* Listed entries
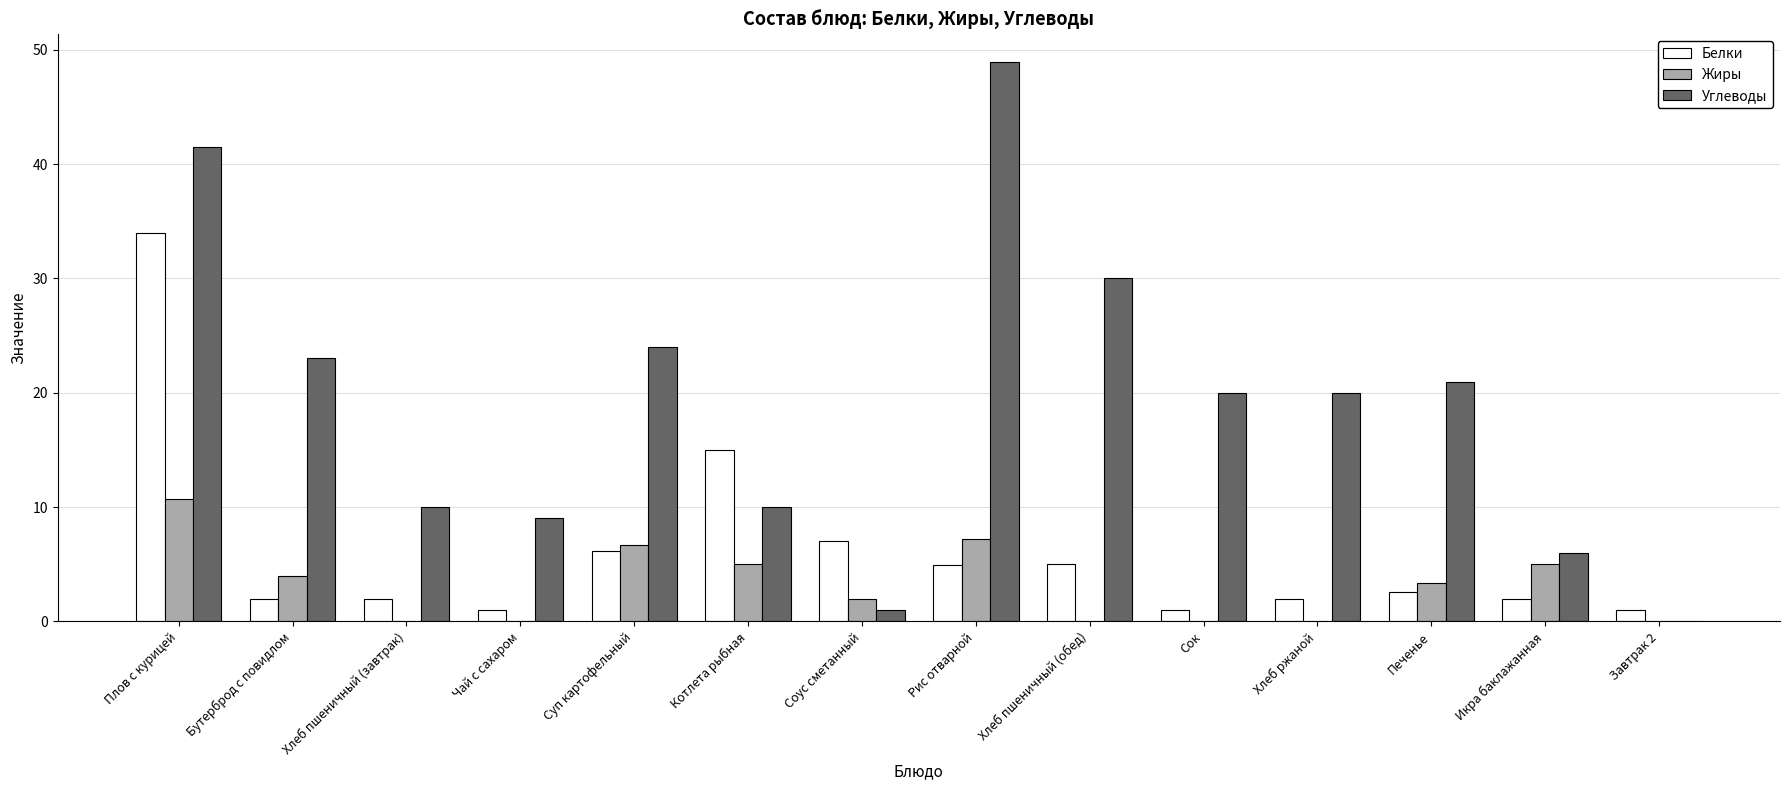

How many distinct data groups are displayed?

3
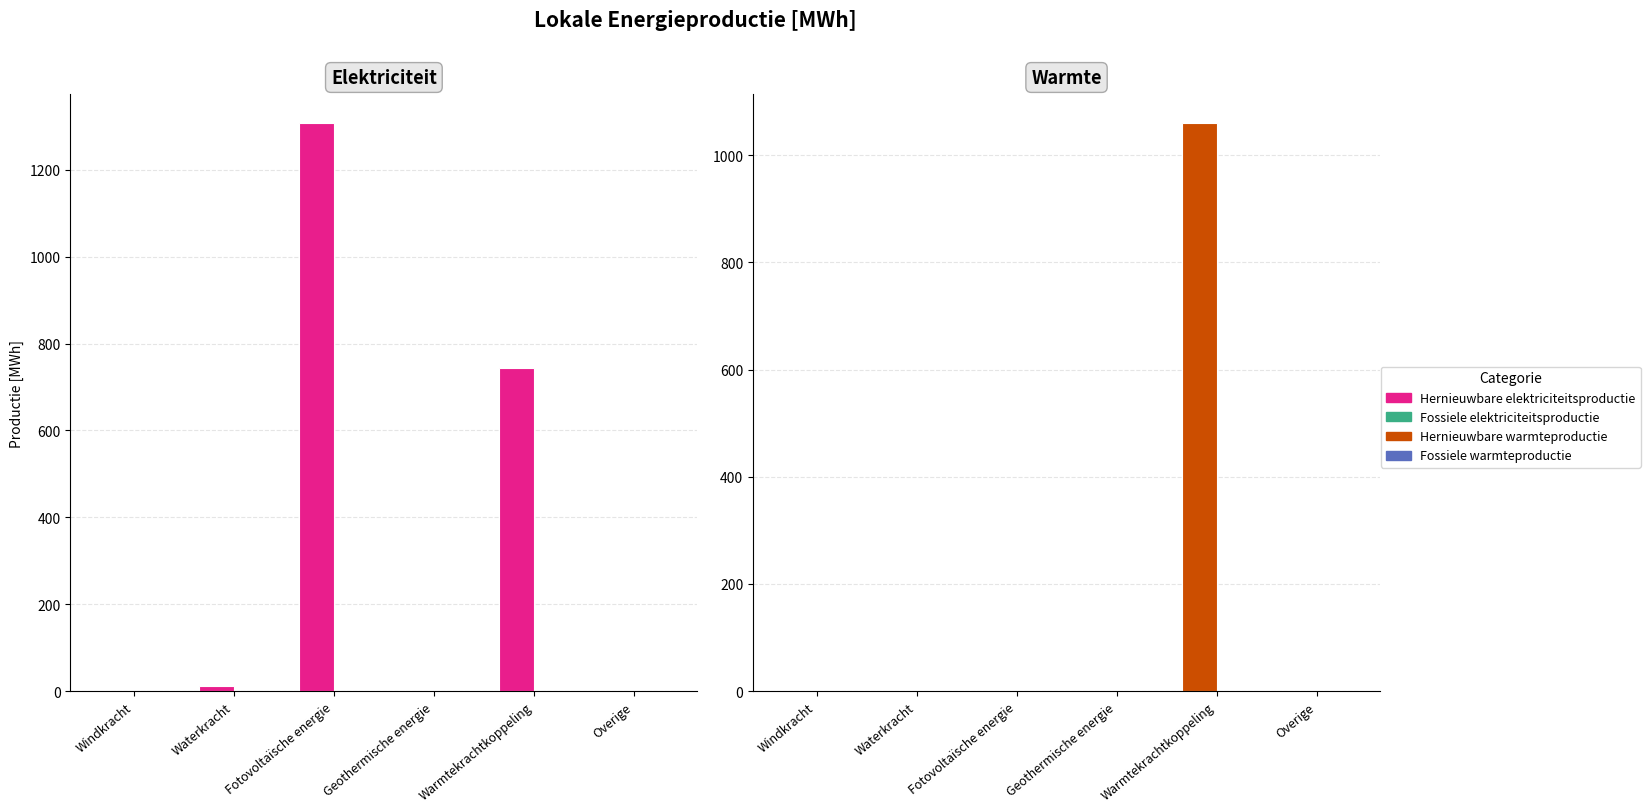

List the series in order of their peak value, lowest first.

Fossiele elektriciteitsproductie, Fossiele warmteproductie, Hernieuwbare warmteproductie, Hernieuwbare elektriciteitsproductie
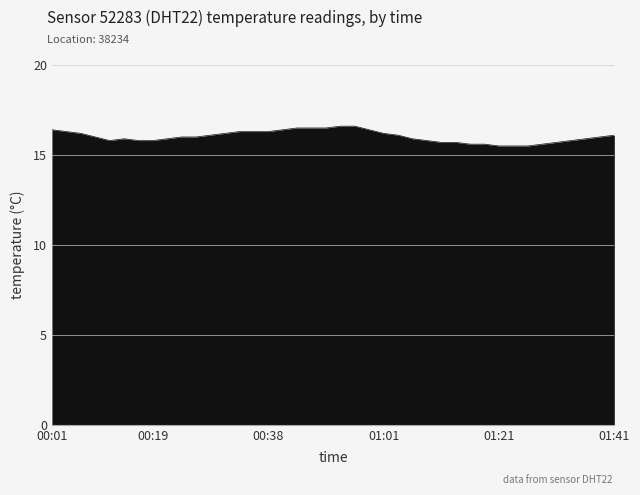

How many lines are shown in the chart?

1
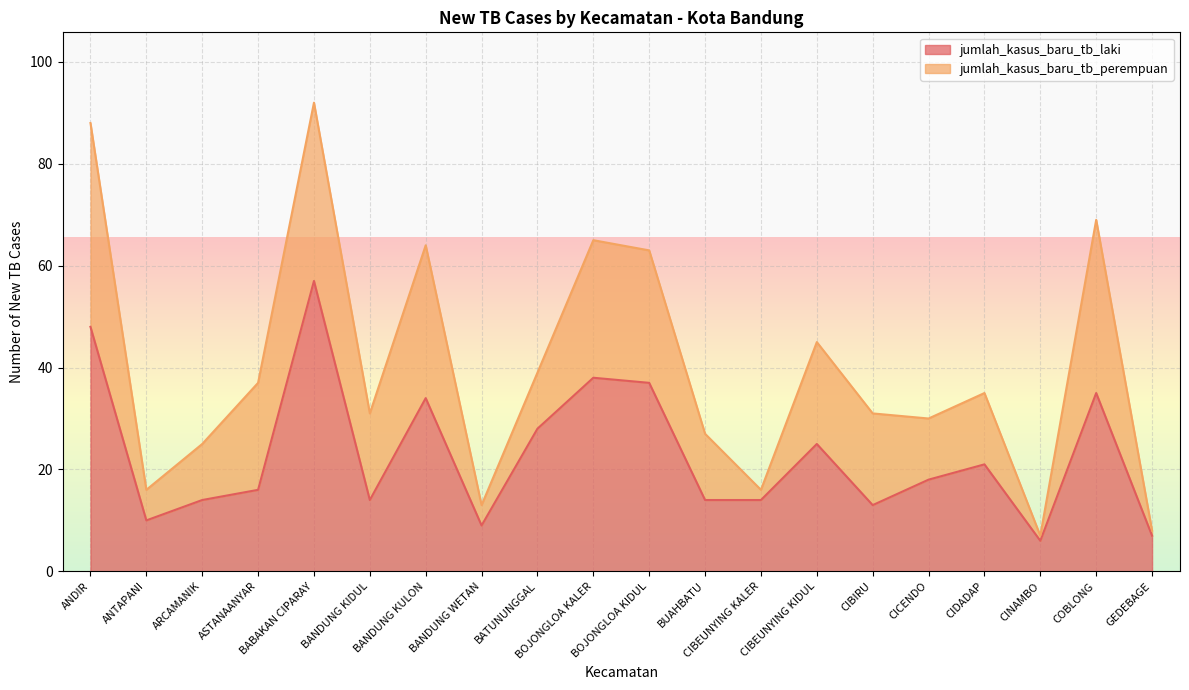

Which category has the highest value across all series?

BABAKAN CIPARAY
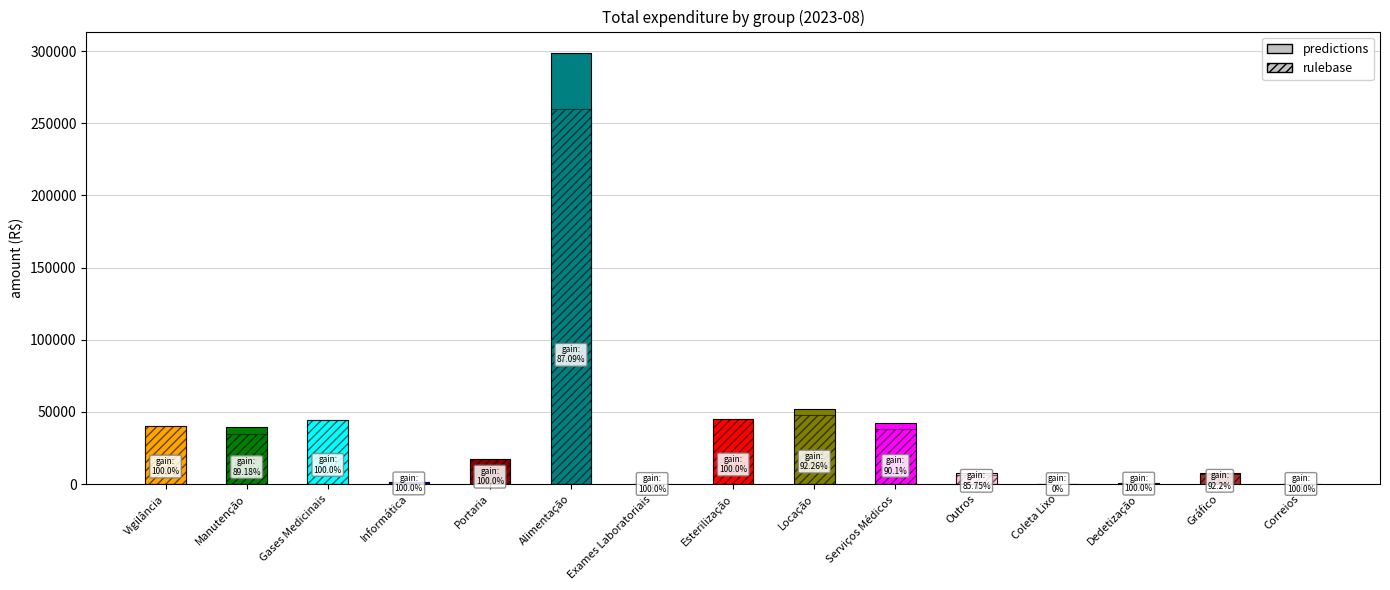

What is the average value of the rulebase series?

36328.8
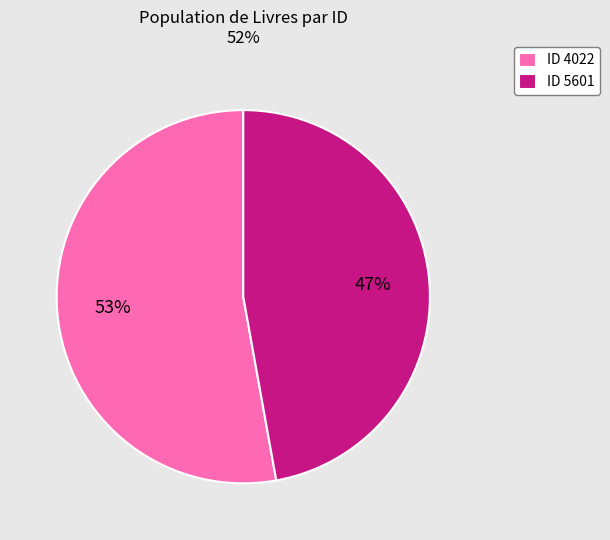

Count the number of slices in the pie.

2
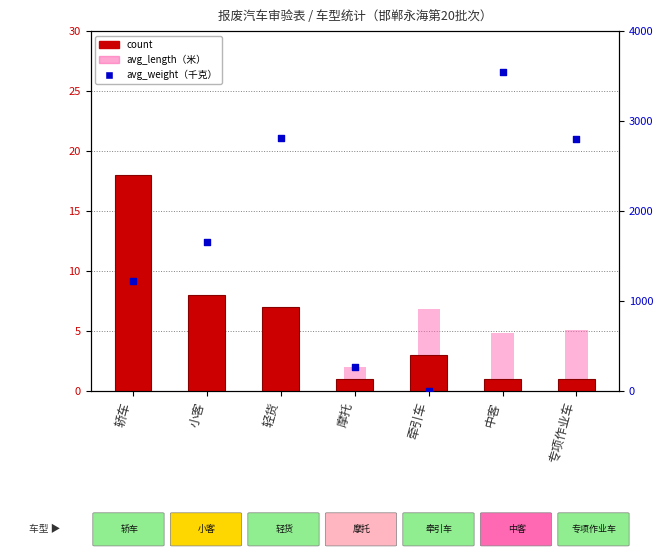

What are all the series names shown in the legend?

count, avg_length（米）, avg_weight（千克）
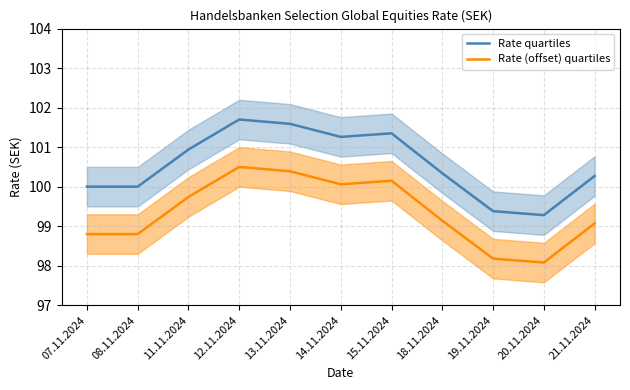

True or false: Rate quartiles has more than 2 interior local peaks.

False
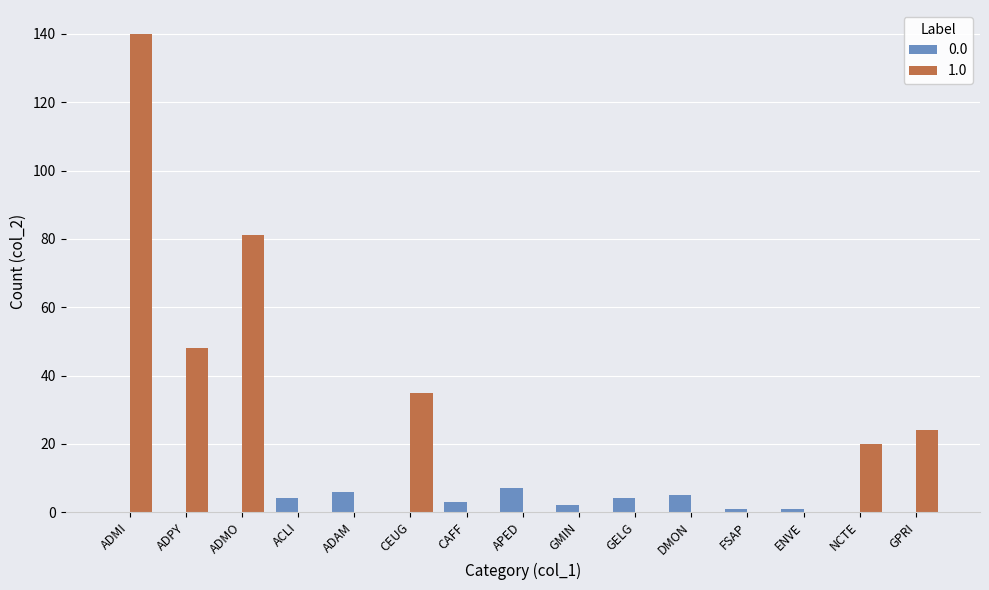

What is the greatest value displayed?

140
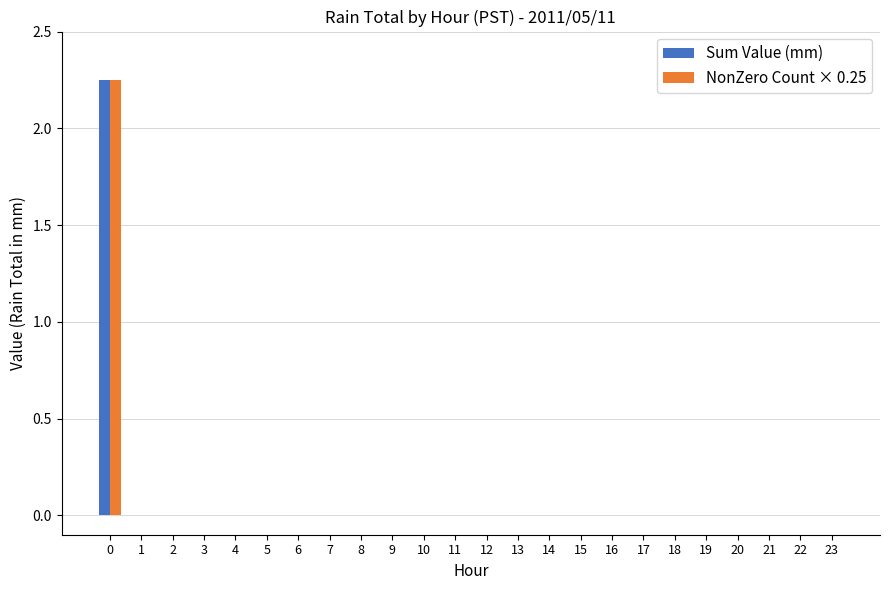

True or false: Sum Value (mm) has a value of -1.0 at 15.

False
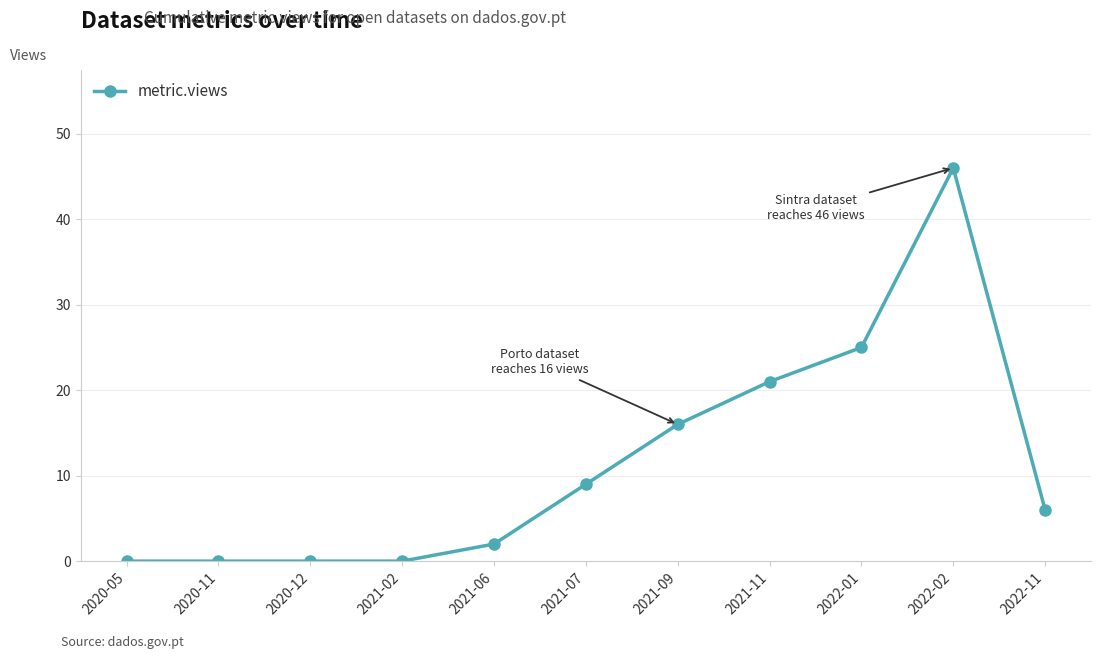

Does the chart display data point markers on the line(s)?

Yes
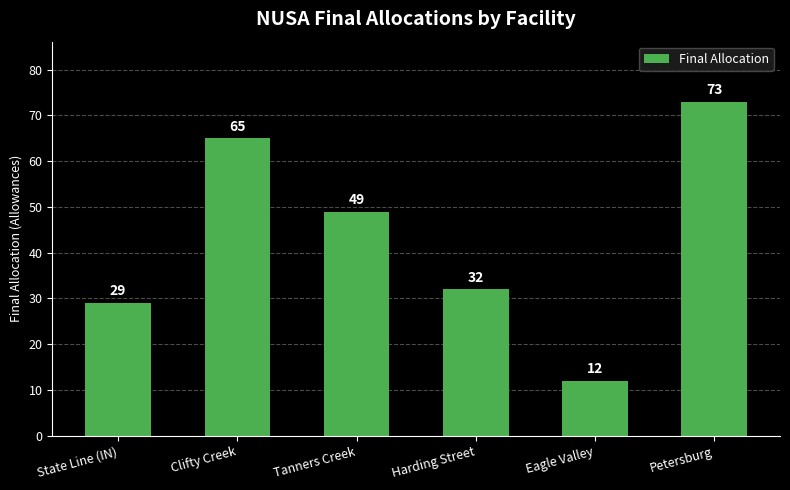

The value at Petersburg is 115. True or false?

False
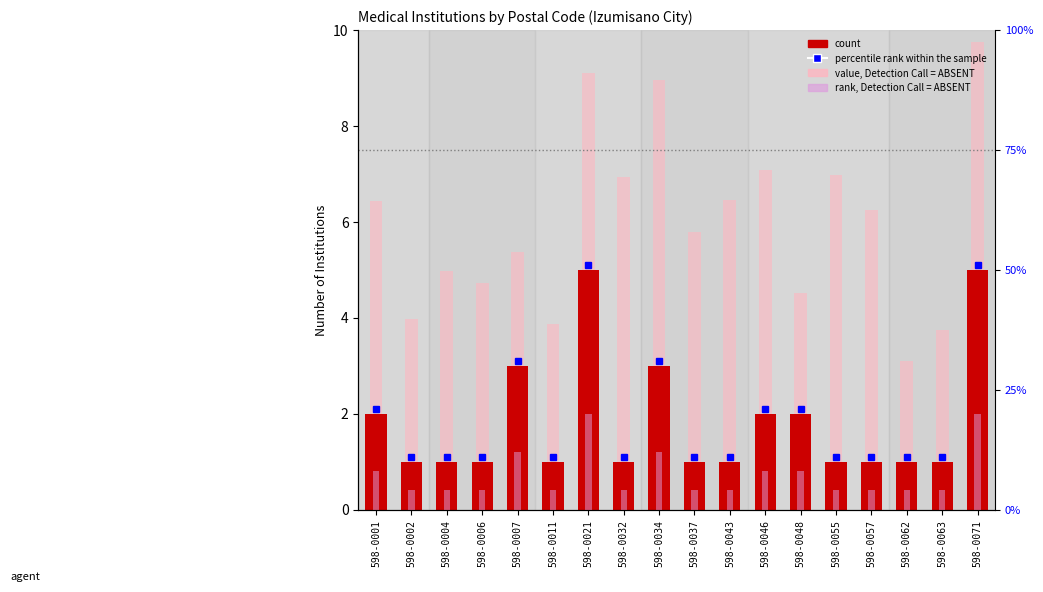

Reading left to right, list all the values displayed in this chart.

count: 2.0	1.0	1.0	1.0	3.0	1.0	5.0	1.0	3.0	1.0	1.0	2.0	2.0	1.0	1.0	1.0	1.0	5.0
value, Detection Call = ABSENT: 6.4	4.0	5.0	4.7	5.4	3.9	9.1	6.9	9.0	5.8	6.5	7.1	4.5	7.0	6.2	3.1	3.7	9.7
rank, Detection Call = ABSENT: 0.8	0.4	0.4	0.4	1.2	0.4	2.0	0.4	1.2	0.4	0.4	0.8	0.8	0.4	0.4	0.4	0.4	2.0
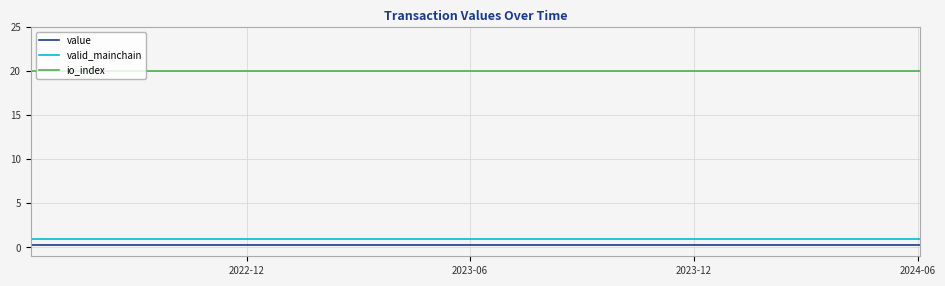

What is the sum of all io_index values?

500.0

* Brief
Write out every line of the listing above word for word, leaving out the pictures.

* Expected answer
How many distinct data groups are displayed?

3

List the series in order of their peak value, lowest first.

Fossiele elektriciteitsproductie, Fossiele warmteproductie, Hernieuwbare warmteproductie, Hernieuwbare elektriciteitsproductie

How many lines are shown in the chart?

1

Which category has the highest value across all series?

BABAKAN CIPARAY

What is the average value of the rulebase series?

36328.8

Count the number of slices in the pie.

2

What are all the series names shown in the legend?

count, avg_length（米）, avg_weight（千克）

True or false: Rate quartiles has more than 2 interior local peaks.

False

What is the greatest value displayed?

140

True or false: Sum Value (mm) has a value of -1.0 at 15.

False

Does the chart display data point markers on the line(s)?

Yes

The value at Petersburg is 115. True or false?

False

Reading left to right, list all the values displayed in this chart.

count: 2.0	1.0	1.0	1.0	3.0	1.0	5.0	1.0	3.0	1.0	1.0	2.0	2.0	1.0	1.0	1.0	1.0	5.0
value, Detection Call = ABSENT: 6.4	4.0	5.0	4.7	5.4	3.9	9.1	6.9	9.0	5.8	6.5	7.1	4.5	7.0	6.2	3.1	3.7	9.7
rank, Detection Call = ABSENT: 0.8	0.4	0.4	0.4	1.2	0.4	2.0	0.4	1.2	0.4	0.4	0.8	0.8	0.4	0.4	0.4	0.4	2.0

What is the sum of all io_index values?

500.0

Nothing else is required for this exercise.